What to produce » Extract verbatim the lines of the entries below, starting from the first line and continuing up to and including the line that contains "17: (185, 70)".

Given data »
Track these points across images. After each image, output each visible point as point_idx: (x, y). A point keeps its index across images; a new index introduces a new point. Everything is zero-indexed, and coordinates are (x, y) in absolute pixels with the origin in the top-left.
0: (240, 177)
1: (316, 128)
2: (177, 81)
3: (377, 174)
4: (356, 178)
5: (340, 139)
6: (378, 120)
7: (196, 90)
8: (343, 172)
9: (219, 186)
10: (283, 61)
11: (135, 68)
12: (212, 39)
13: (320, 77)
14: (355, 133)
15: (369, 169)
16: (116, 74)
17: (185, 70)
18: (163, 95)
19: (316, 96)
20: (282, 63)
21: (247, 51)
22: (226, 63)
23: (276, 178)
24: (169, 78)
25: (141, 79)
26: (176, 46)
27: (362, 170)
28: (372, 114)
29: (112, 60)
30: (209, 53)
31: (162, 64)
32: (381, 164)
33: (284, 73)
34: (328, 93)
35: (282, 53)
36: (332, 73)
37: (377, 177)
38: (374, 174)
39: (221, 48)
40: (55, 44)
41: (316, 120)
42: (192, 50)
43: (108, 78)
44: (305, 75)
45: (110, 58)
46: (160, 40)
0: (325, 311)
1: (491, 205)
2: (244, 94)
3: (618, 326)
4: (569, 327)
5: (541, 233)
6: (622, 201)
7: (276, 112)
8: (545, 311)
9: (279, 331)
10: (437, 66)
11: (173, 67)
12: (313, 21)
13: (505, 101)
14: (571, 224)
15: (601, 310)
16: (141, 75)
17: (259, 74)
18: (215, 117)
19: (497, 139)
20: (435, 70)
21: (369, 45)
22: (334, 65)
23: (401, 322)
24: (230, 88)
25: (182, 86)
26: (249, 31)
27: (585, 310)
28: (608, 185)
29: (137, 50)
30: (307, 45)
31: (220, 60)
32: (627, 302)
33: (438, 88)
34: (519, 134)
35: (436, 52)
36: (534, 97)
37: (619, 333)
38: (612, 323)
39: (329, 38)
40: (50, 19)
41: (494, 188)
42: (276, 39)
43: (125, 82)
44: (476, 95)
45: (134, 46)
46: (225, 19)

Result of this task »
Track these points across images. After each image, output each visible point as point_idx: (x, y). A point keeps its index across images; a new index introduces a new point. Everything is zero-indexed, and coordinates are (x, y) in absolute pixels with the origin in the top-left.
0: (240, 177)
1: (316, 128)
2: (177, 81)
3: (377, 174)
4: (356, 178)
5: (340, 139)
6: (378, 120)
7: (196, 90)
8: (343, 172)
9: (219, 186)
10: (283, 61)
11: (135, 68)
12: (212, 39)
13: (320, 77)
14: (355, 133)
15: (369, 169)
16: (116, 74)
17: (185, 70)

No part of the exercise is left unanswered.